The Malays then were skilled shipbuilders, navigating across the seas using knowledge and expertise of the natural elements and were exceptional traders. Females have even been reported going on outrigger ships. Not only they made an impact in terms of monetary and material gains, there were also anthropological and socio-cultural impacts made in the many different locations. The Malays could now be found in 60% of locations around the world, and which occurred without any reported acts of force or violence, Md. Salleh said.
In ending his talk, Md. Salleh said that such narrations are no longer widely discussed in public. It would be a great loss to the civilisation of mankind if such knowledge would not be explored and documented further.
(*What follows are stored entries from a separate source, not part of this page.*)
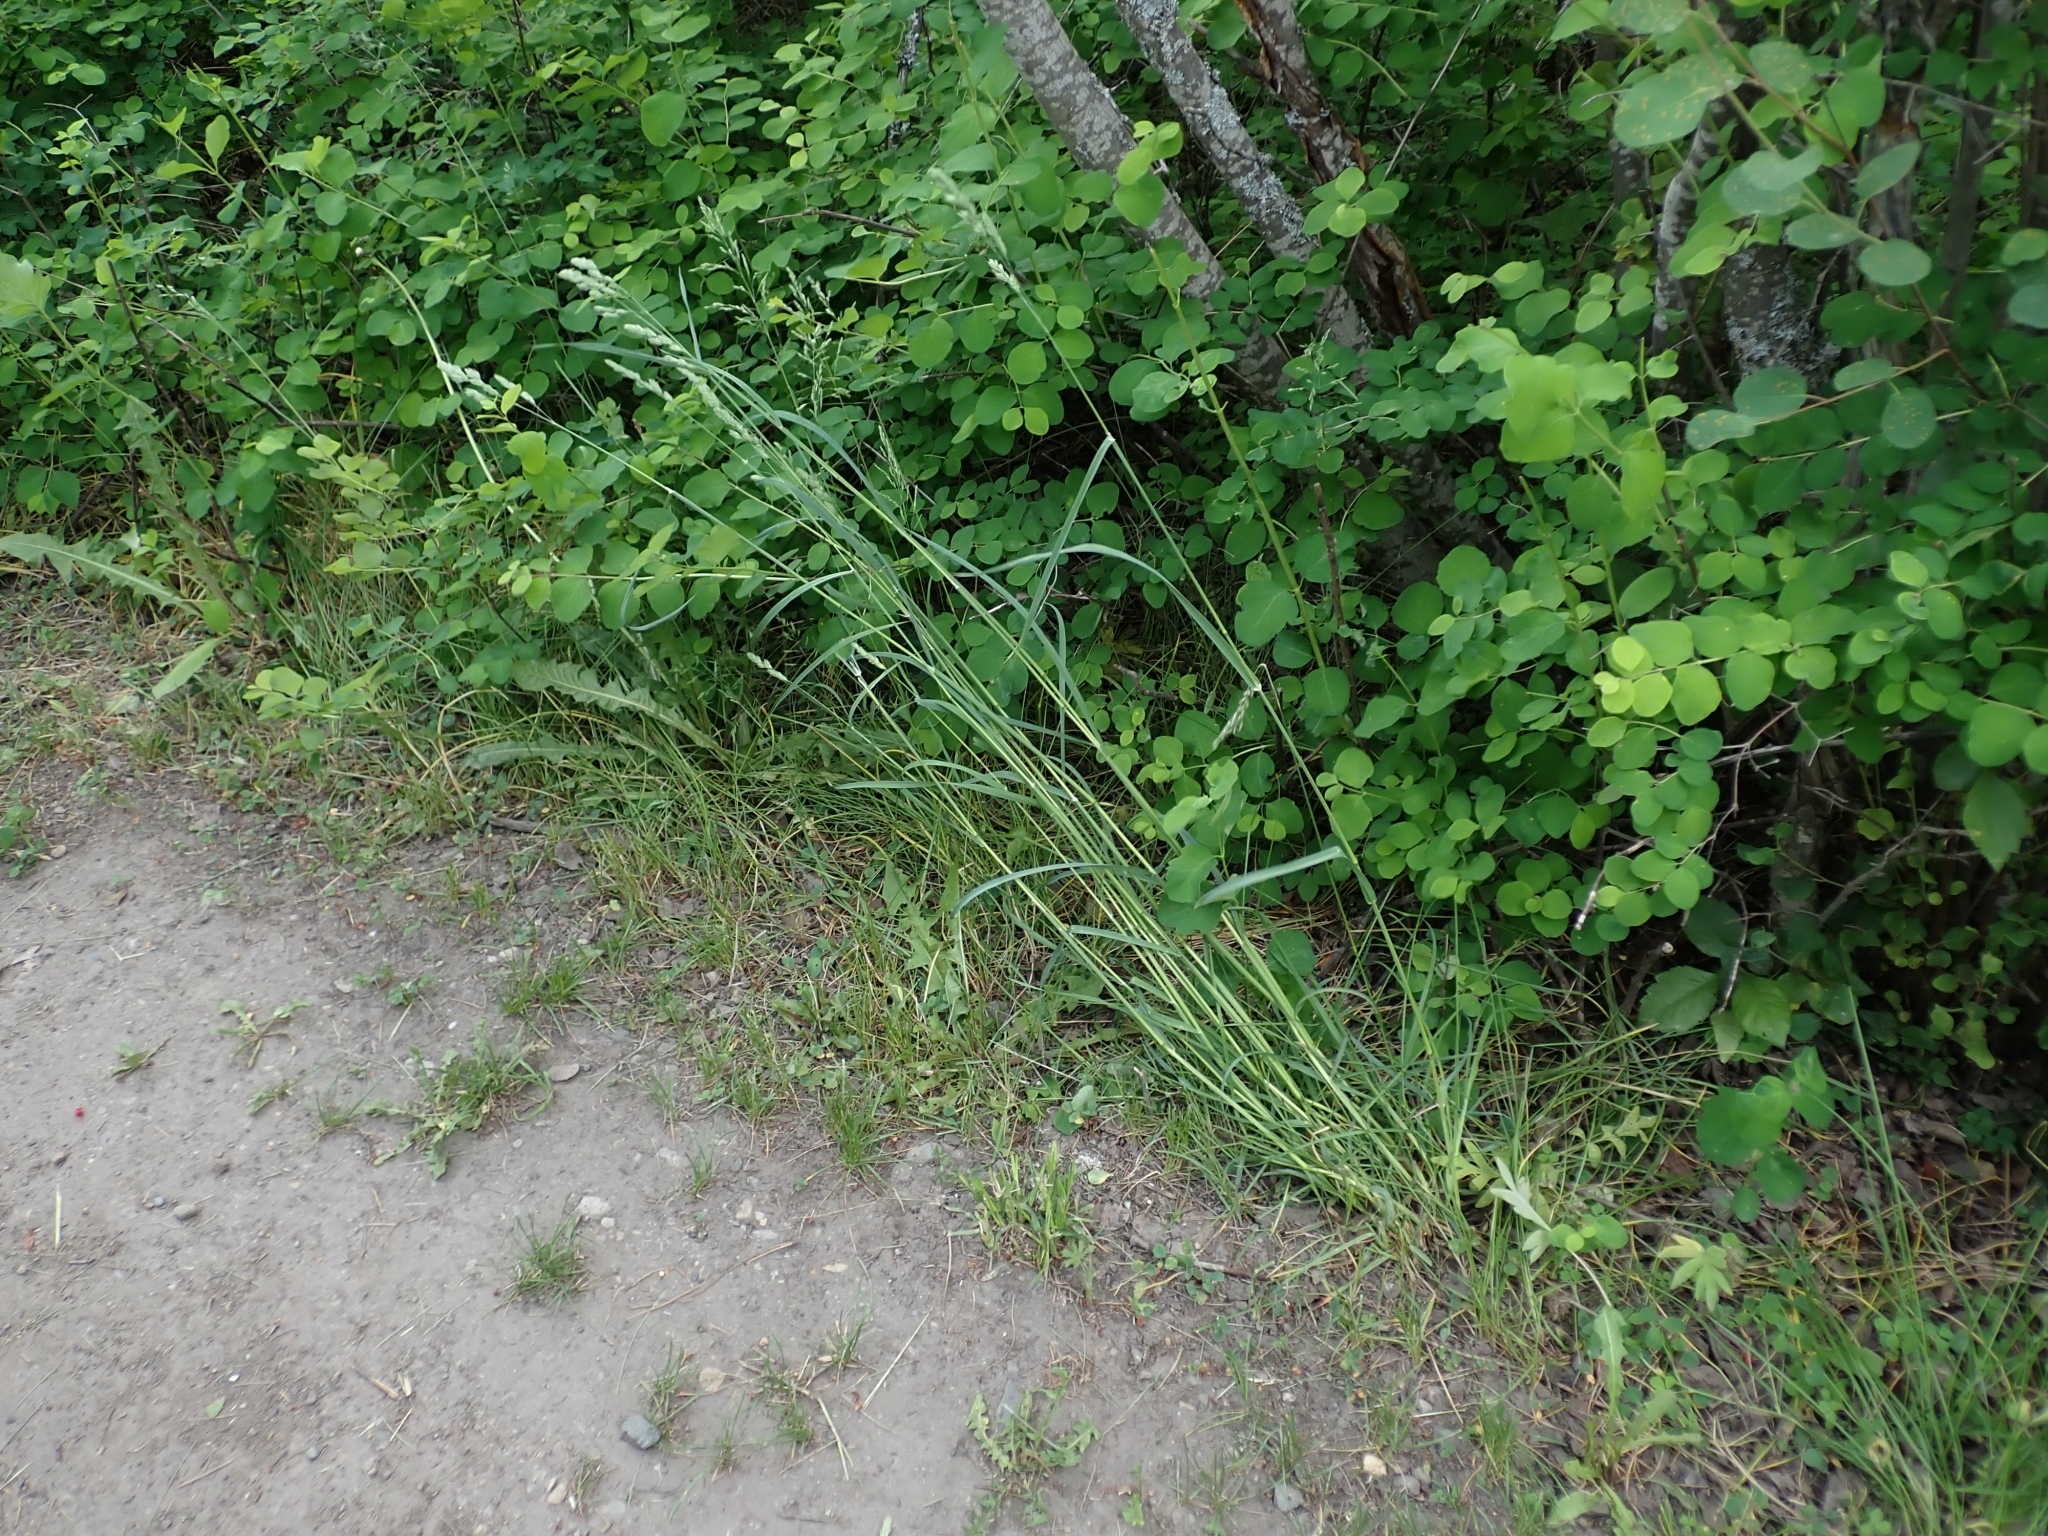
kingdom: Plantae
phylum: Tracheophyta
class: Liliopsida
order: Poales
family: Poaceae
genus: Dactylis
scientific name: Dactylis glomerata
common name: Orchardgrass
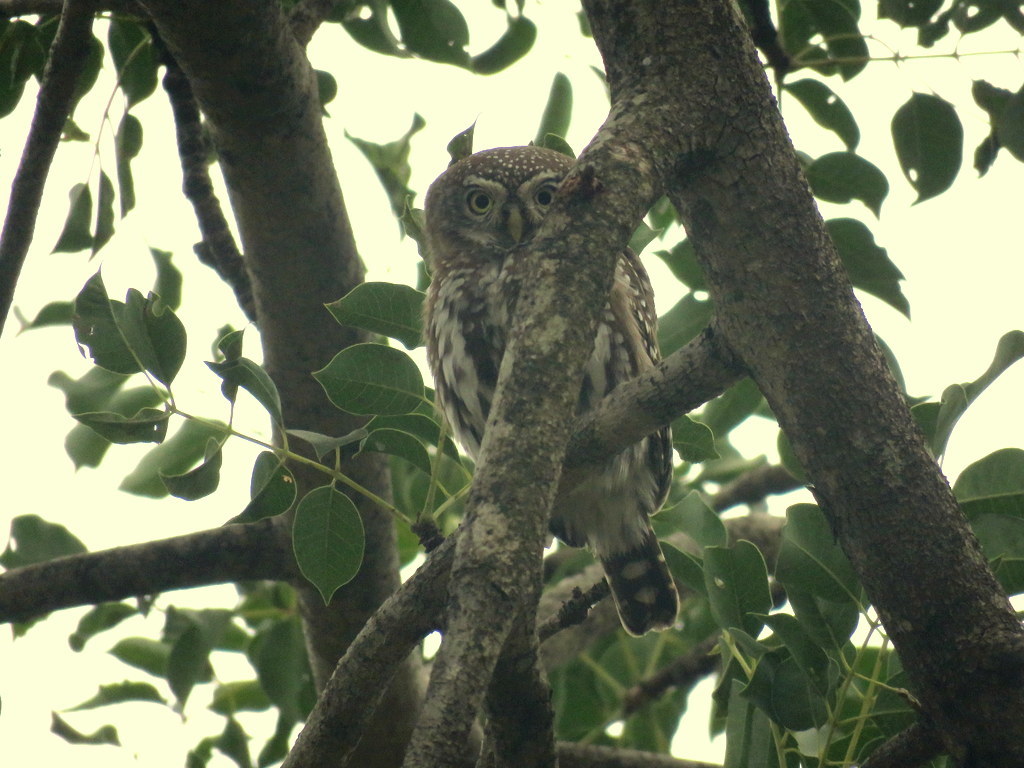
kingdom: Animalia
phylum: Chordata
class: Aves
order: Strigiformes
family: Strigidae
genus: Glaucidium
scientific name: Glaucidium perlatum
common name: Pearl-spotted owlet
He recommended that for those in authority and having the interest to continue pursuing the matter and to promote greater awareness on the achievements.
Held at MGTF USM, the talk was part of a month-long programme by the museum, in collaboration with other USM schools, departments and external bodies. Those present include Heads of Departments, university officials, academicians and students.
Professor Dato’ Seri Dr. Md. Salleh Yaapar is the USM Ombudsman and was a former USM Deputy Vice-Chancellor. He is currently a Distinguished Fellow at the International Islamic University Malaysia (IIUM) and was a former holder of the European Chair of Malay Studies at Leiden University, the Netherlands. He has also served and is serving in various capacities as advisor and researcher, and has won numerous awards in the field of literature.